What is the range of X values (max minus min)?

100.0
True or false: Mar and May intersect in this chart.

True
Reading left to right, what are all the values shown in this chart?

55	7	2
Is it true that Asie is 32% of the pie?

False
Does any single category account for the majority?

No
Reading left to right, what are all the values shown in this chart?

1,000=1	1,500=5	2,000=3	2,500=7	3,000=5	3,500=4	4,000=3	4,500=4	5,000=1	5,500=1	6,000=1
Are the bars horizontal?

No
****************
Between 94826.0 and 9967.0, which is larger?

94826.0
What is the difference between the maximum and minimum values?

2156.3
****************
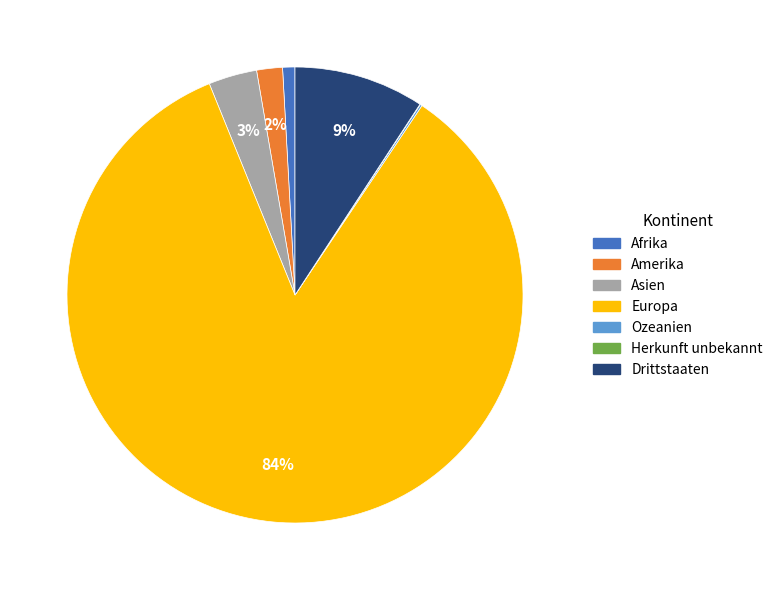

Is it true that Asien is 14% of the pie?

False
****************
> **Instruction**:
Present the lines of the listing above as a numbered list, running from the line containing "Between 94826.0 and 9967.0, which is larger?" through the line containing "What is the difference", both included, with blank lines omitted.

> **Task response**:
1. Between 94826.0 and 9967.0, which is larger?
2. 94826.0
3. What is the difference between the maximum and minimum values?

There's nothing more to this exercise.